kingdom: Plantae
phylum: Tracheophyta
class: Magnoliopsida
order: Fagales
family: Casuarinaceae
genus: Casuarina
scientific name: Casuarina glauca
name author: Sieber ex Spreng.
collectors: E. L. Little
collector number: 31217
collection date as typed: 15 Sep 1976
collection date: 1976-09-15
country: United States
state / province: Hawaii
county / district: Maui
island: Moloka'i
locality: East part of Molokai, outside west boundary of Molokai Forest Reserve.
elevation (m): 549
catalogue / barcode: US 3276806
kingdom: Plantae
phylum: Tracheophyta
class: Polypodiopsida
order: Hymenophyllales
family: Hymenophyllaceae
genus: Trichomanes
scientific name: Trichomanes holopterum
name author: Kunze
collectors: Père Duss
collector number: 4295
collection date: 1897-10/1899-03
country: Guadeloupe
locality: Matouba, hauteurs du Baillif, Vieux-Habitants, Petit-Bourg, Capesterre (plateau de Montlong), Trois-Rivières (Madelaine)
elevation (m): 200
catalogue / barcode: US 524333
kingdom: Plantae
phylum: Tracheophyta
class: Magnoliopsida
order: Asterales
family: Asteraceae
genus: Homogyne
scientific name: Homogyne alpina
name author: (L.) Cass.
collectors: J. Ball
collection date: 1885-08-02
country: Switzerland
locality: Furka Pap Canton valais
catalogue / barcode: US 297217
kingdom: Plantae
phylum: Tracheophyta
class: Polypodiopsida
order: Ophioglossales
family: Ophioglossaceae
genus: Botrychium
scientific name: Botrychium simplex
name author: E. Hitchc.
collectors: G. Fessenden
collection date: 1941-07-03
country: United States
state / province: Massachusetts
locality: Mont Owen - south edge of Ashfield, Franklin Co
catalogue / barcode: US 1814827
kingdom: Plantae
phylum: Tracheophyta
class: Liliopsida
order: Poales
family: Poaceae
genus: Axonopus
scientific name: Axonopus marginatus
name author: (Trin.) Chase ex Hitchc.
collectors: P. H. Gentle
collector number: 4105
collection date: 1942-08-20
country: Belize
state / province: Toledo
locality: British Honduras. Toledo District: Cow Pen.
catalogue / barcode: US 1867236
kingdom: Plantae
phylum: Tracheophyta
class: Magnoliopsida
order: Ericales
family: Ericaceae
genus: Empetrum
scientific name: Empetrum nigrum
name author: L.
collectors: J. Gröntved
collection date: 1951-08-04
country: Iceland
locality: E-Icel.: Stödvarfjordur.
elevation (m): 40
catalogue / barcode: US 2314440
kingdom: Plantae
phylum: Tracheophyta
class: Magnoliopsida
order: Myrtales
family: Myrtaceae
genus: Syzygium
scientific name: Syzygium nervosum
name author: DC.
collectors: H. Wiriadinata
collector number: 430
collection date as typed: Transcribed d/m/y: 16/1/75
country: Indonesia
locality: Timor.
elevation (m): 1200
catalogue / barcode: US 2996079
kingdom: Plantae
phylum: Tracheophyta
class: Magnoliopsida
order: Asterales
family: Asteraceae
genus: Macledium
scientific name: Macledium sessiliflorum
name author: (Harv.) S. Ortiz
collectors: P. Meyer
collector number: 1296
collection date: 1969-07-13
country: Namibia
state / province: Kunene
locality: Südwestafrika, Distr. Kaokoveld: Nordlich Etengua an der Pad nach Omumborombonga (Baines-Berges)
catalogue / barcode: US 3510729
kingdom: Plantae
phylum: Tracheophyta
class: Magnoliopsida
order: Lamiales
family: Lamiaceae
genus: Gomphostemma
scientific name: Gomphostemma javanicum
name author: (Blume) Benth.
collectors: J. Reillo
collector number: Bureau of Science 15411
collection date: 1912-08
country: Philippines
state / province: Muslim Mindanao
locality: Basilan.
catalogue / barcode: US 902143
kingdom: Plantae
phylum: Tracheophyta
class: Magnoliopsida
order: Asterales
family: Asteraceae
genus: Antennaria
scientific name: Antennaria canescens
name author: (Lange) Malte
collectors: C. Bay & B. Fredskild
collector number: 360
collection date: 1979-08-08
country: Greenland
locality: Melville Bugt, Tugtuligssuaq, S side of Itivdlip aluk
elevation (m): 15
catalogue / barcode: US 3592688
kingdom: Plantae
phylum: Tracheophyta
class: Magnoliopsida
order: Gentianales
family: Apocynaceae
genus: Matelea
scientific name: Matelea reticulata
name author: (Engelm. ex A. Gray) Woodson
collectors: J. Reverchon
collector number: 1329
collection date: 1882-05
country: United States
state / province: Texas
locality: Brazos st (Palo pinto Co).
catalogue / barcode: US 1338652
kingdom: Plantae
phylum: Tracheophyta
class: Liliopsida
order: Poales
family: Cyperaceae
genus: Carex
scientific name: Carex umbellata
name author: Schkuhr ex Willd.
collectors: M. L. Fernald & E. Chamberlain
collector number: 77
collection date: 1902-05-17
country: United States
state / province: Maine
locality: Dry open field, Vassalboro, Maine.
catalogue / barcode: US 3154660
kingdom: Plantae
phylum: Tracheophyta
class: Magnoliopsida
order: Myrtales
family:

### AIM:
Render the data from the start through the line that contains "family: Ophioglossaceae" as a numbered list, leaving out any blank lines.

### FINISHED ANSWER:
1. kingdom: Plantae
2. phylum: Tracheophyta
3. class: Magnoliopsida
4. order: Fagales
5. family: Casuarinaceae
6. genus: Casuarina
7. scientific name: Casuarina glauca
8. name author: Sieber ex Spreng.
9. collectors: E. L. Little
10. collector number: 31217
11. collection date as typed: 15 Sep 1976
12. collection date: 1976-09-15
13. country: United States
14. state / province: Hawaii
15. county / district: Maui
16. island: Moloka'i
17. locality: East part of Molokai, outside west boundary of Molokai Forest Reserve.
18. elevation (m): 549
19. catalogue / barcode: US 3276806
20. kingdom: Plantae
21. phylum: Tracheophyta
22. class: Polypodiopsida
23. order: Hymenophyllales
24. family: Hymenophyllaceae
25. genus: Trichomanes
26. scientific name: Trichomanes holopterum
27. name author: Kunze
28. collectors: Père Duss
29. collector number: 4295
30. collection date: 1897-10/1899-03
31. country: Guadeloupe
32. locality: Matouba, hauteurs du Baillif, Vieux-Habitants, Petit-Bourg, Capesterre (plateau de Montlong), Trois-Rivières (Madelaine)
33. elevation (m): 200
34. catalogue / barcode: US 524333
35. kingdom: Plantae
36. phylum: Tracheophyta
37. class: Magnoliopsida
38. order: Asterales
39. family: Asteraceae
40. genus: Homogyne
41. scientific name: Homogyne alpina
42. name author: (L.) Cass.
43. collectors: J. Ball
44. collection date: 1885-08-02
45. country: Switzerland
46. locality: Furka Pap Canton valais
47. catalogue / barcode: US 297217
48. kingdom: Plantae
49. phylum: Tracheophyta
50. class: Polypodiopsida
51. order: Ophioglossales
52. family: Ophioglossaceae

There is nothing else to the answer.